For seven days in the spring of 1882 the man called Shalako heard no sound but the wind . . .
No sound but the wind, the creak of his saddle, the hoofbeats of his horse.
Seven days riding the ghost trails up out of Sonora, down from the Sierra Madre, through Apache country, keeping off the skylines, and watching the beckoning fingers of the talking smoke.
Lean as a famine wolf but wide and thick in the shoulder, the man called Shalako was a brooding man, a wary man, a man who trusted to no fate, no predicted destiny, nor to any luck. He trusted to nothing but his weapons, his horse, and the caution with which he rode.
His hard-boned face was tanned to saddle leather under the beat-up, black, flat-crowned hat. He wore fringed shotgun chaps, a faded red shirt, a black handkerchief knotted about his throat, and a dozen scars of knife and bullet.
It was a baked and brutal land, this Sonora, sunblistered and arid, yet as he sifted his way through the stands of organ-pipe cactus, prickly pear and cat’s claw, he knew the desert throbbed with its own strange life, and he knew those slim fingers of lifting smoke beckoned death.
He was a lone-riding man in a lonesome country, riding toward a destiny of which he knew nothing, a manwho for ten long years had known no other life than this, nor wished for any other.
What else there was he had known before, but now he lived from day to day, watching the lonely sunsets flame and die, bleeding their crimson shadows against the long, serrated ridges. Watching the dawns come, seeing the mornings stir with their first life . . . and the land he rode was a land where each living thing lived by the death of some other thing.
The desert was a school, a school where each day, each hour, a final examination was offered, where failure meant death and the buzzards landed to correct the papers.
For the desert holds no easy deaths . . . hard, bitter, and ugly are the desert deaths . . . and long drawn out.
Merciless were the raw-backed mountains, dreadfully desolate the canyons, the white-faced ancient lakes were dust . . . traps where a man might die, choking horribly upon alkali or the ashen powder of ancient rocks.
For seven days Shalako heard no sound but that of his own passage, and then a gunshot bought space in the silence, a harsh whiplash of sound, followed after an instant by the shattering volley of at least four rifles.
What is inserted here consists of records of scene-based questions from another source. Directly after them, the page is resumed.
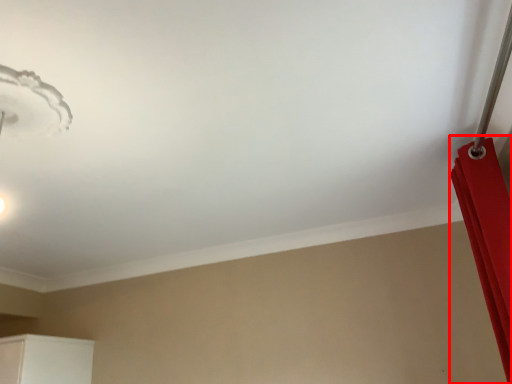
Question: Considering the relative positions of curtain (annotated by the red box) and lamp in the image provided, where is curtain (annotated by the red box) located with respect to the staircase?

Choices:
 (A) right
 (B) left

Answer: (A)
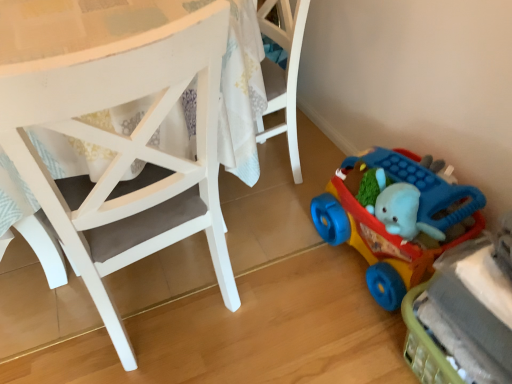
Question: From the image's perspective, is white matte chair at center under rubberized plastic toy car at lower right, the 1th toy from the top?

Choices:
 (A) yes
 (B) no

Answer: (B)

Question: Is white matte chair at center to the left of rubberized plastic toy car at lower right, acting as the 2th toy starting from the bottom, from the viewer's perspective?

Choices:
 (A) no
 (B) yes

Answer: (B)

Question: Is white matte chair at center located outside rubberized plastic toy car at lower right, the 1th toy from the top?

Choices:
 (A) yes
 (B) no

Answer: (A)

Question: Is white matte chair at center at the right side of rubberized plastic toy car at lower right, acting as the 2th toy starting from the bottom?

Choices:
 (A) no
 (B) yes

Answer: (A)

Question: Can you confirm if white matte chair at center is smaller than rubberized plastic toy car at lower right, acting as the 2th toy starting from the bottom?

Choices:
 (A) yes
 (B) no

Answer: (B)

Question: Would you say rubberized plastic toy car at lower right, acting as the 2th toy starting from the bottom, is inside or outside white matte chair at center?

Choices:
 (A) outside
 (B) inside

Answer: (A)

Question: Is rubberized plastic toy car at lower right, acting as the 2th toy starting from the bottom, taller or shorter than white matte chair at center?

Choices:
 (A) short
 (B) tall

Answer: (A)

Question: Is rubberized plastic toy car at lower right, the 1th toy from the top, bigger or smaller than white matte chair at center?

Choices:
 (A) small
 (B) big

Answer: (A)

Question: From a real-world perspective, relative to white matte chair at center, is rubberized plastic toy car at lower right, acting as the 2th toy starting from the bottom, vertically above or below?

Choices:
 (A) above
 (B) below

Answer: (B)

Question: Is point (207, 168) closer or farther from the camera than point (428, 324)?

Choices:
 (A) closer
 (B) farther

Answer: (A)

Question: Do you think white matte chair at center is within rubberized plastic toy car at lower right, the first toy from the bottom, or outside of it?

Choices:
 (A) inside
 (B) outside

Answer: (B)

Question: From a real-world perspective, relative to rubberized plastic toy car at lower right, arranged as the 2th toy when viewed from the top, is white matte chair at center vertically above or below?

Choices:
 (A) below
 (B) above

Answer: (B)

Question: From the image's perspective, is white matte chair at center above or below rubberized plastic toy car at lower right, arranged as the 2th toy when viewed from the top?

Choices:
 (A) above
 (B) below

Answer: (A)

Question: Relative to rubberized plastic toy car at lower right, the first toy from the bottom, is rubberized plastic toy car at lower right, acting as the 2th toy starting from the bottom, in front or behind?

Choices:
 (A) behind
 (B) front

Answer: (A)

Question: Is rubberized plastic toy car at lower right, the 1th toy from the top, bigger or smaller than rubberized plastic toy car at lower right, arranged as the 2th toy when viewed from the top?

Choices:
 (A) small
 (B) big

Answer: (B)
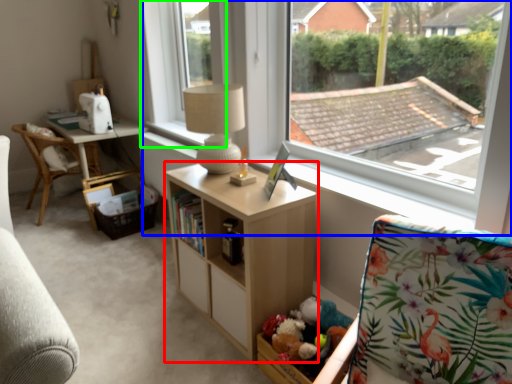
Question: Considering the real-world distances, which object is closest to shelf (highlighted by a red box)? window (highlighted by a blue box) or window frame (highlighted by a green box).

Choices:
 (A) window
 (B) window frame

Answer: (A)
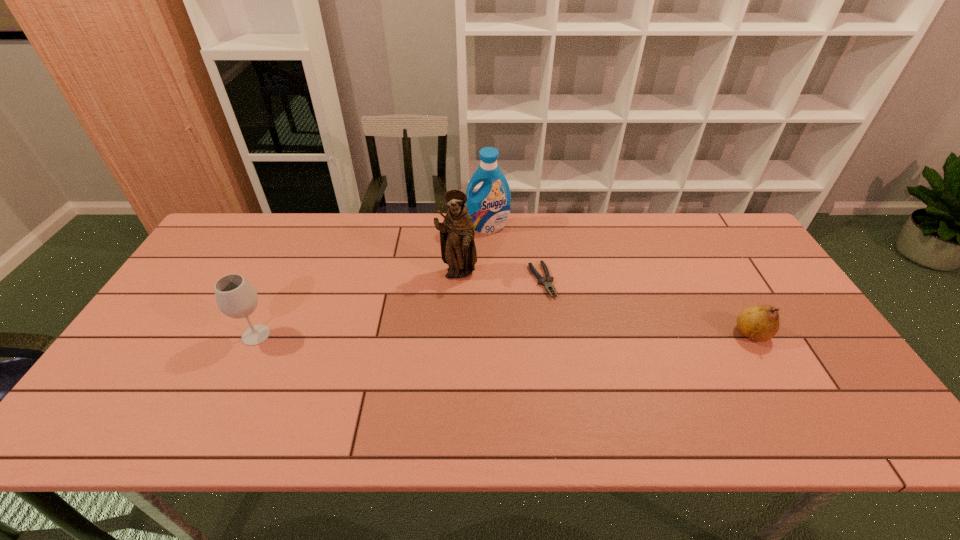
Image resolution: width=960 pixels, height=540 pixels. What are the coordinates of `vacant space on the desktop that is between the leftmost object and the rightmost object and is positioned on the front-facing side of the farthest object` in the screenshot? It's located at (483, 334).

Where is `vacant space on the desktop that is between the third shortest object and the rightmost object and is positioned on the front-facing side of the figurine`? This screenshot has width=960, height=540. vacant space on the desktop that is between the third shortest object and the rightmost object and is positioned on the front-facing side of the figurine is located at coordinates (474, 334).

Locate an element on the screen. vacant space on the desktop that is between the leftmost object and the fourth tallest object and is positioned at the gripping part of the shortest object is located at coordinates (570, 334).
The rifles spoke again from the sounding board of the rocks, racketing away down the canyons to fade at the desert’s rim.
Motionless upon a sun-baked slope, he waited while the sweat found thin furrows through the dust on his cheeks, but there was no further sound, no further shot, nor was there movement within the range of his vision . . . merely the lazy circle of a buzzard against the heatblurred sky.
If they had not seen him already they would not see him if he remained still, and Shalako had learned his patience in a hard school.
Movement attracts the eye, draws the attention, renders visible. A motionless object that blends with the surroundings can long remain invisible even when close by, and Shalako was not moving.
About him lay vast, immeasurable distances, pastel shadings of salmon, pink, and lemon broken by the deeper reds of rock or the darkness of cliff shadow. Overhead the sun was lost in a copper sky above the heatwaved reaches where all sharpness of outline melted in the shimmering movement of the air.
The innocent distance that lay before him was broken by hollows, canyons, folded hills, but it seemed an even, unbroken expanse from where he sat. There were cholla forests out there, scatterings of lava . . . a land where anything might be and something obviously was.
The notch in the hills toward which he was pointing held a pass through the mountains, and within the pass lay a water hole. His canteen was half-full and if necessity demanded it could be made to last another three days . . . it had done so before. In the desert a man learns to use water sparingly and to make a little cover a lot of distance.
The roan gelding was a mountain-bred horse and could survive on cholla or prickly pear if the spines were burned away, but water and grass lay within that opening in the hills, and Shalako had no intention of skirting the mountain unless circumstances insisted. Yet the sound of shots had come from that direction.
After a while he made, with sparing movements, a cigarette, his eyes holding on the far, blue mountains briefly, then surveying the country while he worked with the small, essential movements. He considered the possibilities, knowing that a desert offers less freedom of movement than at first seems likely. All travel in the desert, of man or animal, is governed by the need for water. Some animals learned to survive for days without water, but man was not one of these.